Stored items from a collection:
Segment Open
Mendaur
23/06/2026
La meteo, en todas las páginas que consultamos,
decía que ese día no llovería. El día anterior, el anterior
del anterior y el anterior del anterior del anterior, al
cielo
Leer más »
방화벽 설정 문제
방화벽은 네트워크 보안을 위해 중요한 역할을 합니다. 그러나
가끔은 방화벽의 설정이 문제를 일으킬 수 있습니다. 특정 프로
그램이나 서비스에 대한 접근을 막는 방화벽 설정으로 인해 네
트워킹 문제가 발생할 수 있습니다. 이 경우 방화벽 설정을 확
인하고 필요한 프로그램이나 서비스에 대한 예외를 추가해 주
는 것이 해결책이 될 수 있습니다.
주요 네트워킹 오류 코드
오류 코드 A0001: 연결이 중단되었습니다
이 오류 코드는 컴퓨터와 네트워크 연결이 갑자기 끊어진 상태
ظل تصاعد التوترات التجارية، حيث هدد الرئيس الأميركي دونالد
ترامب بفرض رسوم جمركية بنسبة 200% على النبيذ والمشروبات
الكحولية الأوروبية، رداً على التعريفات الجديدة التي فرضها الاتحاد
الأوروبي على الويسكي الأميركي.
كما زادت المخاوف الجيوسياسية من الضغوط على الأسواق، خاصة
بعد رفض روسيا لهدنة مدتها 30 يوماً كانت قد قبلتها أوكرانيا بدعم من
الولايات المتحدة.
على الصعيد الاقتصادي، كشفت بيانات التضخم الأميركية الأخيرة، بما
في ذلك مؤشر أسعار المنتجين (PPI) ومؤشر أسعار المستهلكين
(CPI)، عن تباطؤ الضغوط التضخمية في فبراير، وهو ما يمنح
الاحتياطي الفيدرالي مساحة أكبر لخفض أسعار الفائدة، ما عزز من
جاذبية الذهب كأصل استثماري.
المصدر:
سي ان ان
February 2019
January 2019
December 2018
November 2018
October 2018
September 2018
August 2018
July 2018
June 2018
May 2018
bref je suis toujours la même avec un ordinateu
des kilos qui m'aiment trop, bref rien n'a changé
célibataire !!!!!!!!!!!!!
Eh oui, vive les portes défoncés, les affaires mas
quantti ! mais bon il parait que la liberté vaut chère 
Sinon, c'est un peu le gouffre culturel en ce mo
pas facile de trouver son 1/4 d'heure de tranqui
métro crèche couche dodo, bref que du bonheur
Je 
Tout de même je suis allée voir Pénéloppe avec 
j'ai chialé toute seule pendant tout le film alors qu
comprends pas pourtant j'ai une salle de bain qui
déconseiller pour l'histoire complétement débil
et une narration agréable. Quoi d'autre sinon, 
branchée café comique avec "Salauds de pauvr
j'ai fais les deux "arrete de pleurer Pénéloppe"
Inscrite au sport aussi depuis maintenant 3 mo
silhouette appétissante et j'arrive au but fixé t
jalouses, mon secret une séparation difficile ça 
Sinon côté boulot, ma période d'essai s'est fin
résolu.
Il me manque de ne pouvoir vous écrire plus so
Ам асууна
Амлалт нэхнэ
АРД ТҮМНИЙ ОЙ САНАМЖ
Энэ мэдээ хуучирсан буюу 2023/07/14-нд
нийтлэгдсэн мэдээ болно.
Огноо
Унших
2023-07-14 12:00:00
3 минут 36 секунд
Segment Closed
Segment Open
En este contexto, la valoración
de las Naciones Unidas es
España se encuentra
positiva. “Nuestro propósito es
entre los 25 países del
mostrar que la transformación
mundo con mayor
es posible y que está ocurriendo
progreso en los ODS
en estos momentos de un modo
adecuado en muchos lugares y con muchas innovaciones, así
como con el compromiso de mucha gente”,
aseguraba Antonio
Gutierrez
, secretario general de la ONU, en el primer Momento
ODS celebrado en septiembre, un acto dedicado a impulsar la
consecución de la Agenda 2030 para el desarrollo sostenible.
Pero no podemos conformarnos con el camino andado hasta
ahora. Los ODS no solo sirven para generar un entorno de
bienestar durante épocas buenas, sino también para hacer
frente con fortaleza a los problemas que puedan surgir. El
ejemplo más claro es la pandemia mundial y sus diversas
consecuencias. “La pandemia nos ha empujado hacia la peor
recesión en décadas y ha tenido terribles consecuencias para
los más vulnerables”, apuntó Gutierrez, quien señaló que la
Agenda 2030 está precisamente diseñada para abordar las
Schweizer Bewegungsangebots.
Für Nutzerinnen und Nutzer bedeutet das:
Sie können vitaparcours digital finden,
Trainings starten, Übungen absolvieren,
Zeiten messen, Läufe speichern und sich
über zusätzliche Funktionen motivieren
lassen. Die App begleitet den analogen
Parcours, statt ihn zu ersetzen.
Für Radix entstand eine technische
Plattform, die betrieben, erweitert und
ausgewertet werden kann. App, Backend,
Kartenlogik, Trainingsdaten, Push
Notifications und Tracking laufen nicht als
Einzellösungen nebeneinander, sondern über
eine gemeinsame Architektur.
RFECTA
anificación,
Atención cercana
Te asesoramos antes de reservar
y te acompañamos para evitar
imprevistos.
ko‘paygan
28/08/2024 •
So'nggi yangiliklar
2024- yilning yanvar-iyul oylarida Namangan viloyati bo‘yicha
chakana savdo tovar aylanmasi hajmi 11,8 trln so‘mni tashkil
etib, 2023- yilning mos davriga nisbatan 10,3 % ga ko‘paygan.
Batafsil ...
Segment Closed
▸ **Task prompt**: Pick from the records each line that contains the word "الضغوط" and show it.

▸ **Exercise response**:
كما زادت المخاوف الجيوسياسية من الضغوط على الأسواق، خاصة
(CPI)، عن تباطؤ الضغوط التضخمية في فبراير، وهو ما يمنح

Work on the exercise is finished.